**What is needed**
Reproduce word for word the part of the disc review below that runs from "Thus for the" up to and including "this first disc.".
** start Quoted passage **
The earliest of the three discs (which contains music for violin and orchestra) was recorded in June 2007, the second (the Suite for Piano and Orchestra, and overtures and preludes from operas) in June 2009 and the third (entitled Works for Choir, Piano and Orchestra) in December 2009. They all bear covers depicting pastoral scenes, and have fairly extensive booklets. These are in a rather old-fashioned setting and layout, but with scholarly and in-depth notes (albeit the author is a bit obsessed with counting numbers of works). The appearance and design isn’t fabulous: the cover design of the 2007 disc looks better to me than the later discs, as its picture fills the whole page rather than being an insert surrounded by a ghastly thick and clunky shadow. The first disc also has the benefits of a clearer-looking back inlay and a proper track listing in the front of the booklet (which the other discs don’t have at all), while its booklet pleasingly contains quite a few images and musical examples. The most recent disc has a chunkier-than-usual, and very plasticy-feeling, case (I think it’s meant to be superior but actually feels a little tacky). The presentation and layout of this booklet is much better than the previous two discs – far better spaced, clearer, more attractive and readable. The back inlay looks better too.
Thus for the aesthetics; now for the recordings.
Our first disc has the worst recorded sound I think I’ve ever heard. It utilises the same venue as the second disc (the Umea Concert Hall), but it sounds completely different and immensely reverberant – as if it has been recorded in cavernous swimming baths, rather than a concert hall. Unless the concert hall had been significantly rebuilt by the time of the second disc, the only explanation I can think of is that the engineers added an inexplicably huge amount of ambient sound in this first disc.
** end Quoted passage **
** start Dataset records **
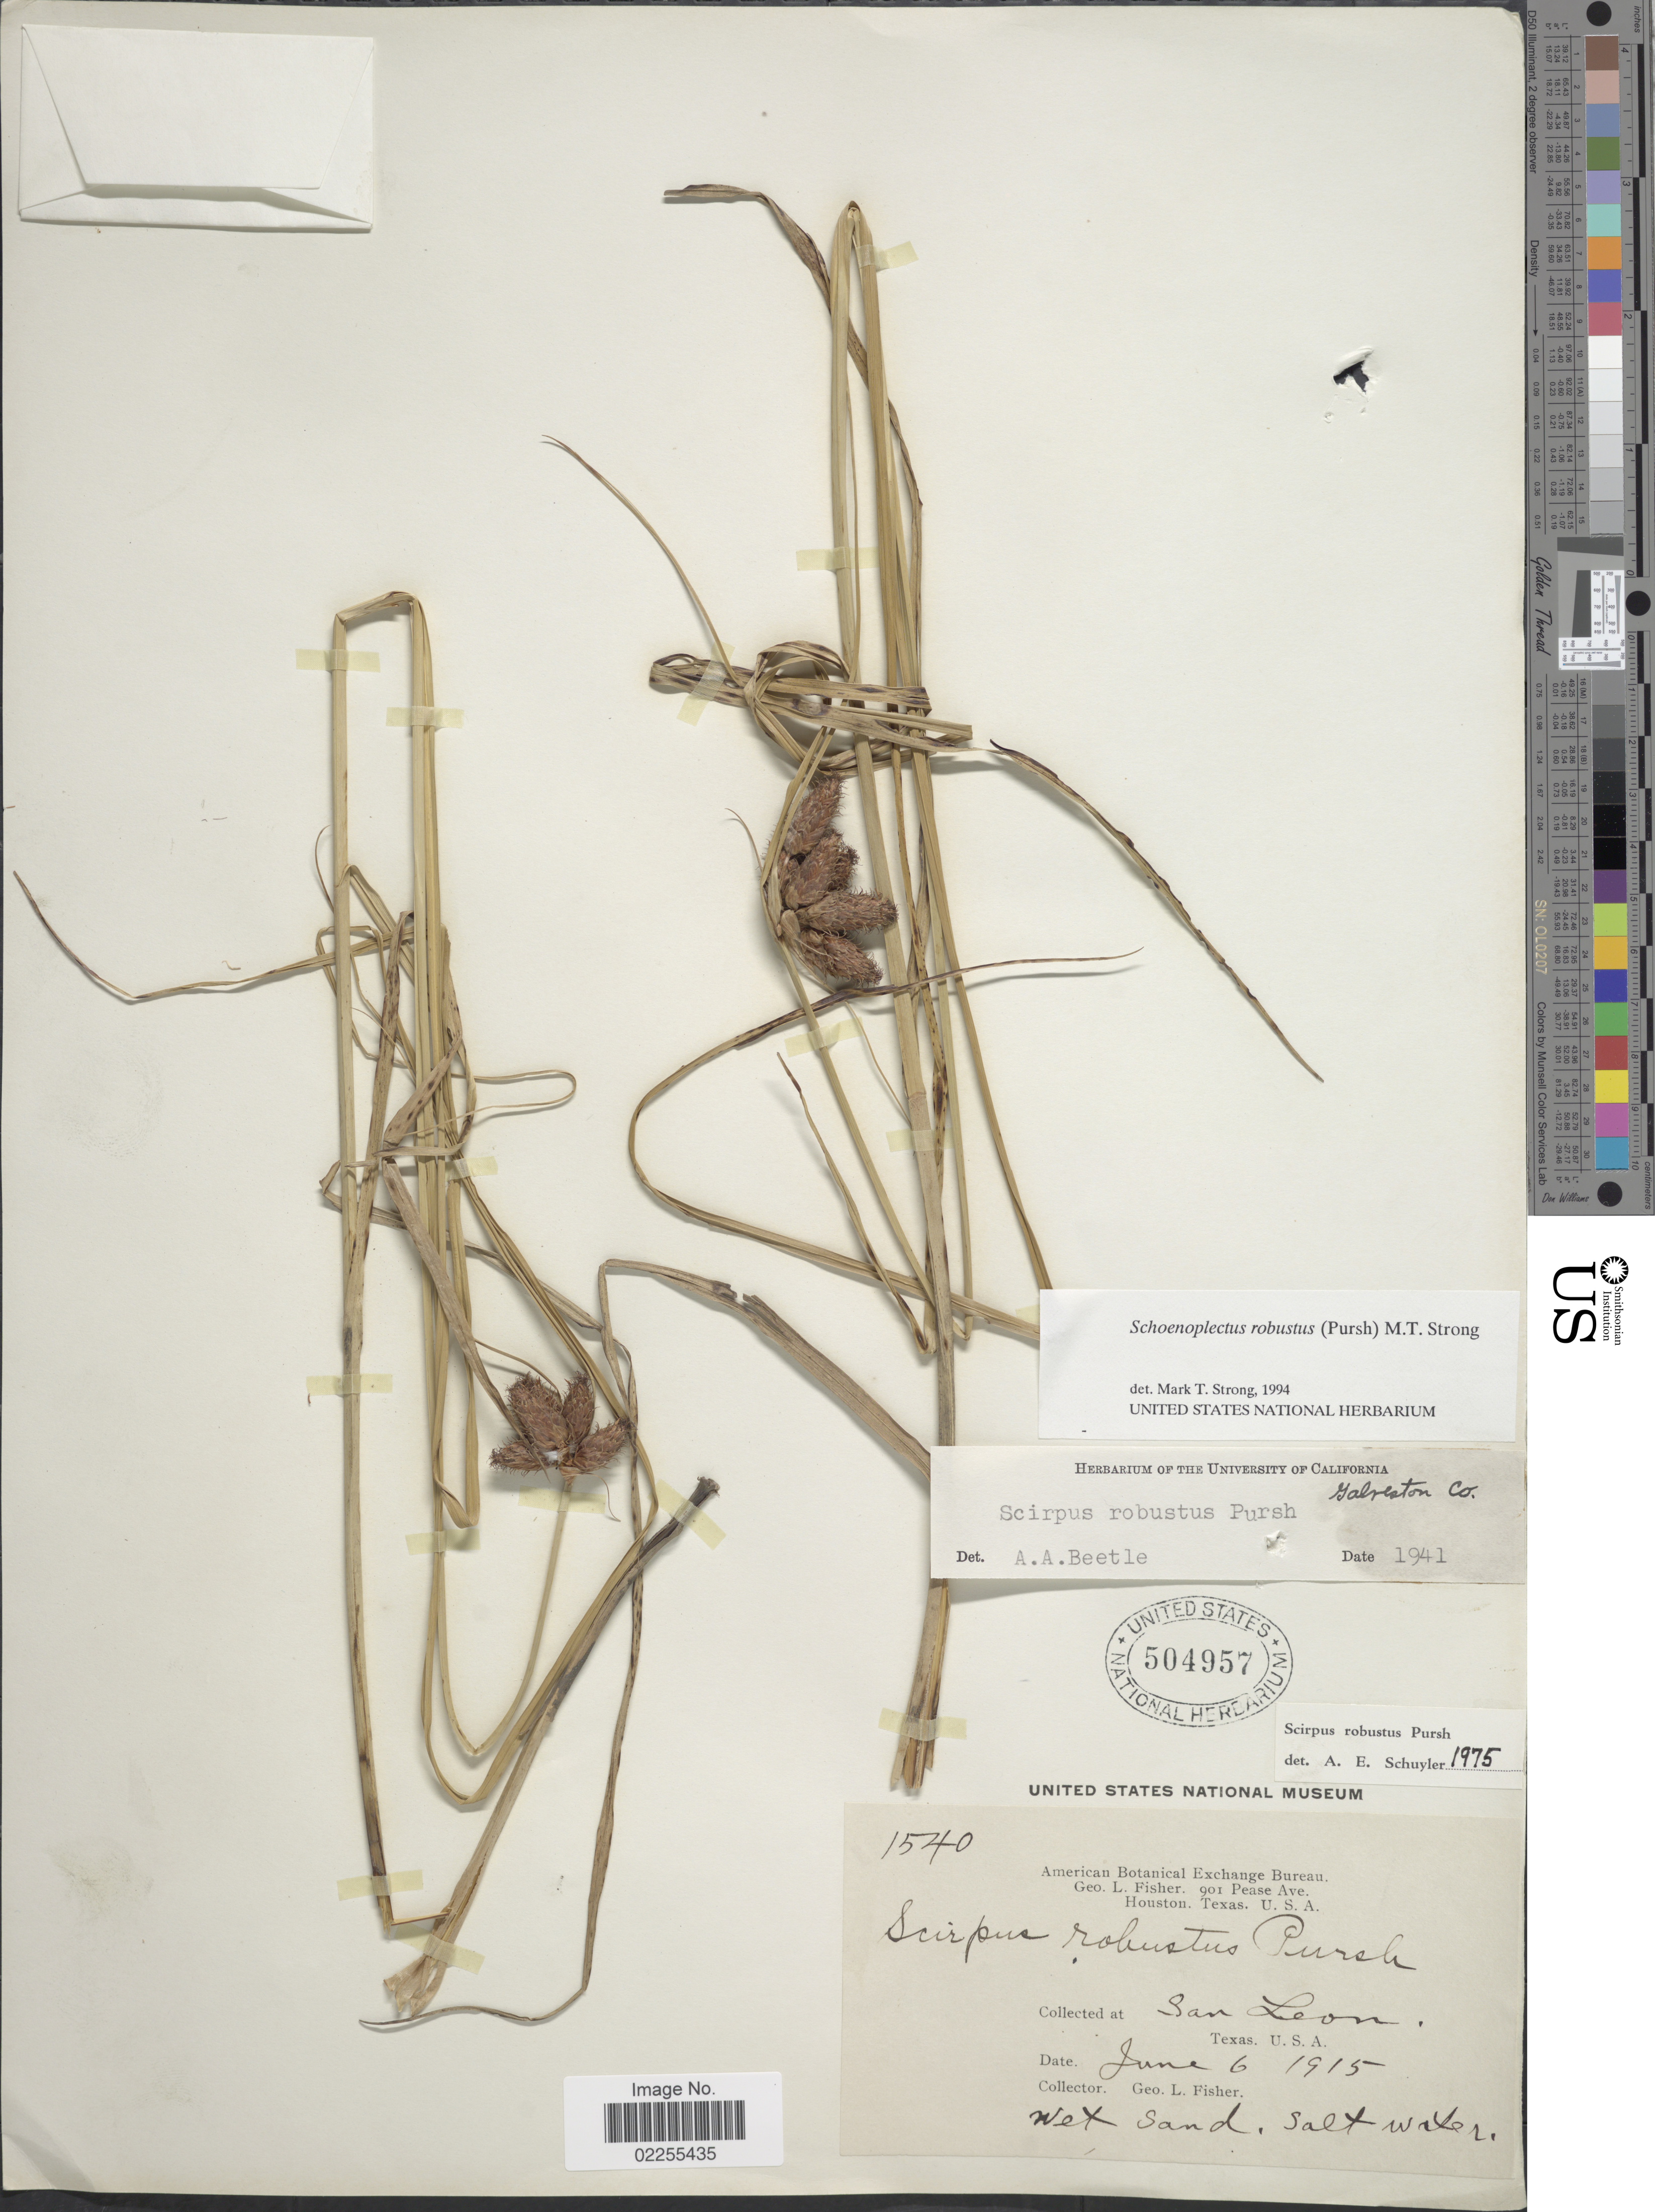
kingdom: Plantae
** end Dataset records **
** start Dataset records **
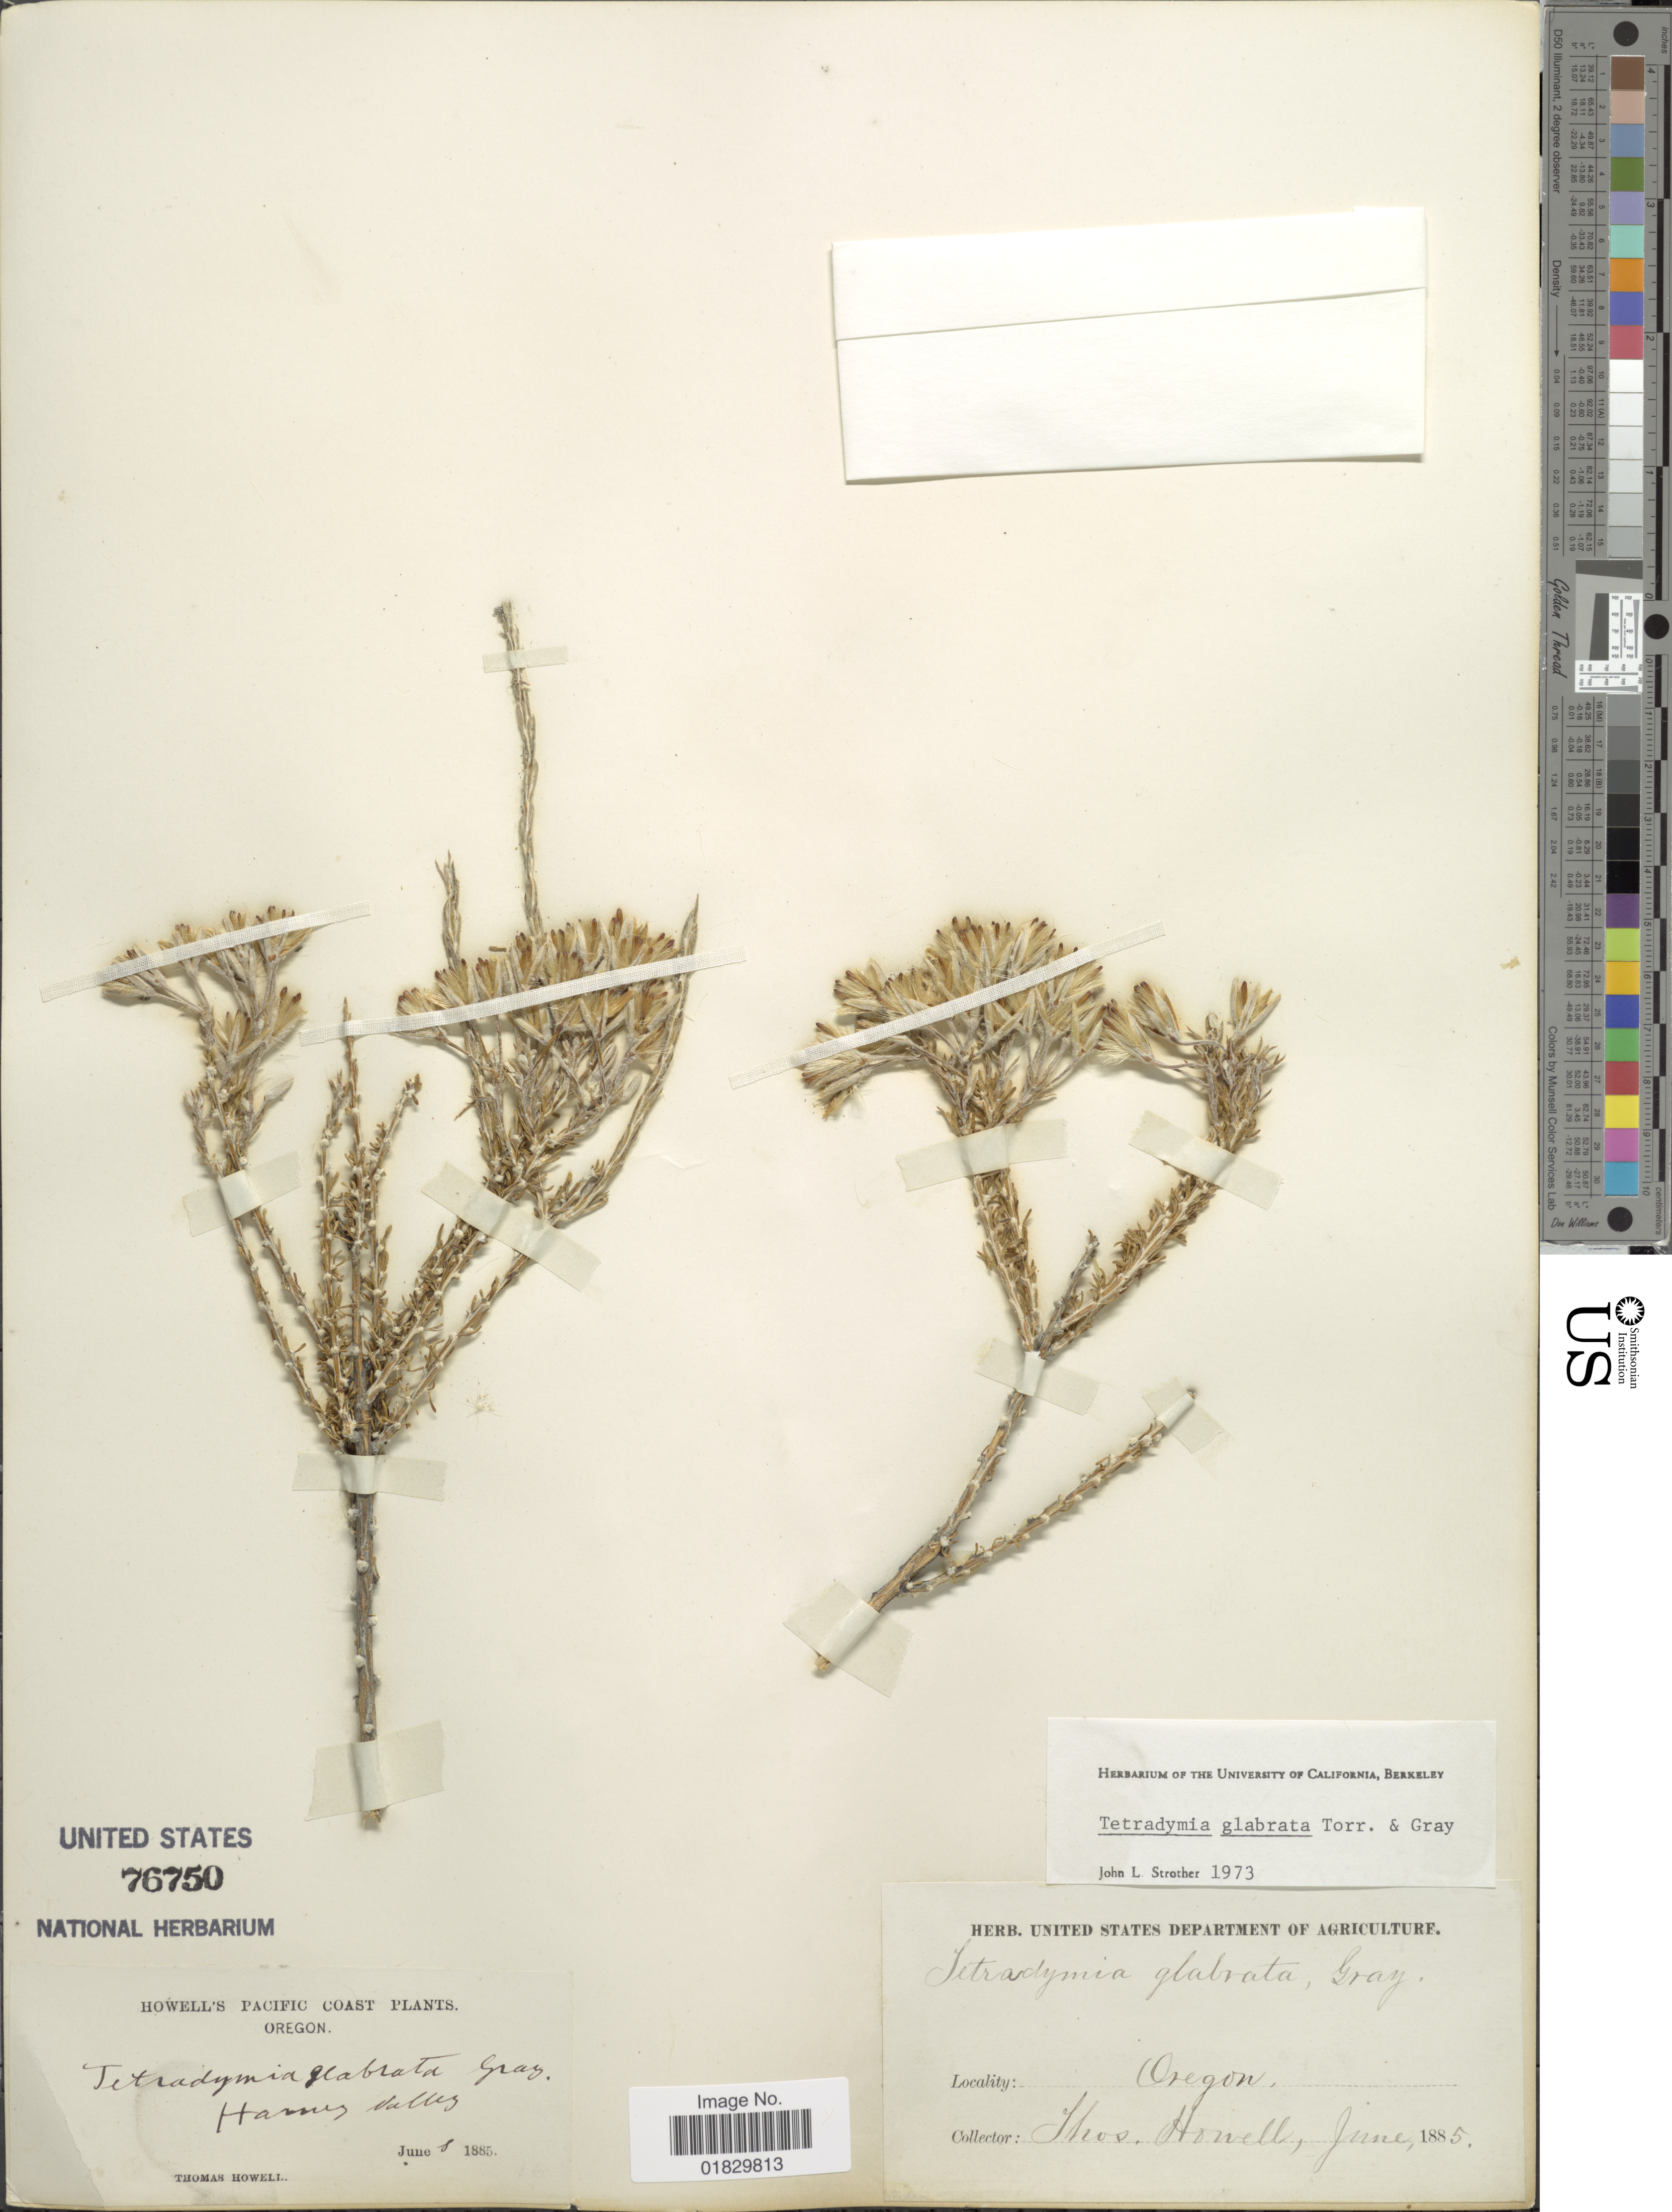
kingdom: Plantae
** end Dataset records **
**Exercise output**
Thus for the aesthetics; now for the recordings.
Our first disc has the worst recorded sound I think I’ve ever heard. It utilises the same venue as the second disc (the Umea Concert Hall), but it sounds completely different and immensely reverberant – as if it has been recorded in cavernous swimming baths, rather than a concert hall. Unless the concert hall had been significantly rebuilt by the time of the second disc, the only explanation I can think of is that the engineers added an inexplicably huge amount of ambient sound in this first disc.